In its original Egyptian formulation, falafel were made with skinned, dry fava beans. As they moved north into the Levant chickpeas were added into the mixture, and became the dominant pulse used in the north. In either case, falafel is made from soaked beans that have been ground into a coarse paste. It is important that fully cooked pulses not be used, though, as the resultant dough would fall apart in the hot oil. To these ground pulses various flavorings have been added, such as garlic, parsley, sesame, and cumin, along with a little additional chickpea flour as a binder. The dough is then fried in hot oil to cook to increase the digestibility of the pulses and give the fritters a wonderfully crunchy crust.
Falafel are very reminiscent of akara, another fritter made from soaked – but not cooked – beans. Akara are characteristic of Nigeria and the west African countries, where they are made with the cowpeas indigenous to the area. This food was exported to Brazil and the Caribbean during the slave trade. We know of no direct connection between these two foods, and they may simply represent independent evolutionary events. However, it also seems possible that the concept behind akara was brought into west Africa through 13th-15th century Arabic slave traders from the Maghreb and Nile basin.

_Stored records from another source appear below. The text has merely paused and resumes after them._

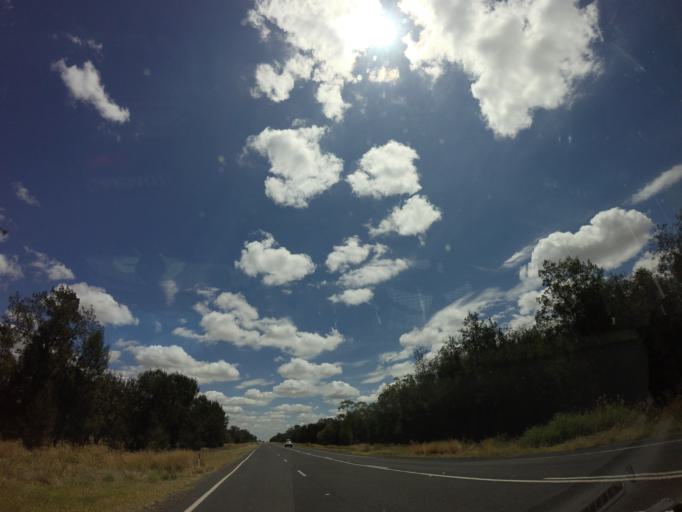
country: AU
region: New South Wales
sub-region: Moree Plains
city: Boggabilla
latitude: -28.9724
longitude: 150.0809
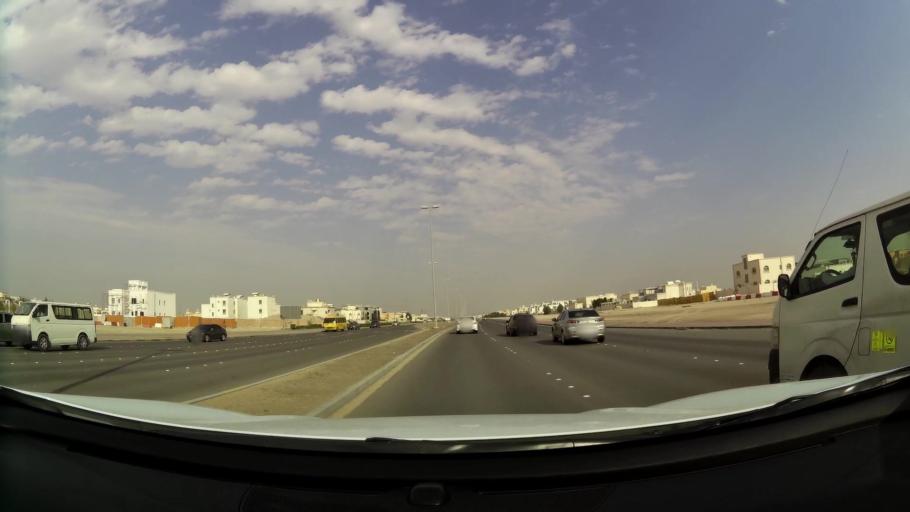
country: AE
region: Abu Dhabi
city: Abu Dhabi
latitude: 24.3248
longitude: 54.5403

Our version of falafel is inspired by the recipe presented in Jeff Smith’s ‘The Frugal Gourmet on Our Immigrant Ancestors.’ It is typical of those made in the southern Levant as it uses equal proportions of fava beans and chickpeas. It will taste far better than any store-bought premix (and most restaurant falafel) that you can find, and you should consider making them a part of your normal kitchen activities. Makes about 12 falafel, depending upon the fritter size:
1 cup dried garbanzo beans soaked overnight
1 cup fava beans soaked overnight
½ cup chopped onion
6 cloves garlic
1 cup water
½ cup sesame seeds
½ cup garbanzo (besan) flour
¼ cup of fine bulgur
¼ cup chopped parsley
1 scant tablespoon salt
2 teaspoons ground cumin
2 teaspoons ground coriander
2 teaspoons baking powder
½ teaspoon ground cayenne pepper
¼ teaspoon freshly ground black pepper
Canola or corn oil for deep frying
Remove the brown skin from the soaked fava beans. Finely chop or grind garbanzos and favas in a food processor or meat grinder. Blend in all remaining ingredients and let the mixture stand for at least 1 hour. We sometimes make this a day or two ahead, and hold in the refrigerator. Form into balls by pressing the mixture very hard into a mold so that it holds together when immersed in the hot oil. We use a two-inch ice cream scoop and a flat table knife to accomplish this task. Then unmold the pressed ball, flatten slightly with your hands, and drop into 375° F cooking oil in a deep fryer. Turn over the fritters as they float to the top and become nicely browned on one side. Continue cooking until both sides are equally browned. Remove from oil and drain on paper towels. These can also be made by pan frying on the stove top.
While these can be eaten on their own as a meze, they are also excellent as a sandwich. To do this, cut a khoubz loaf in half open wide the interior pocket. Into this place one or two cooked falafel balls along with chopped lettuce, diced tomato, and a generous dollop of tarator sauce.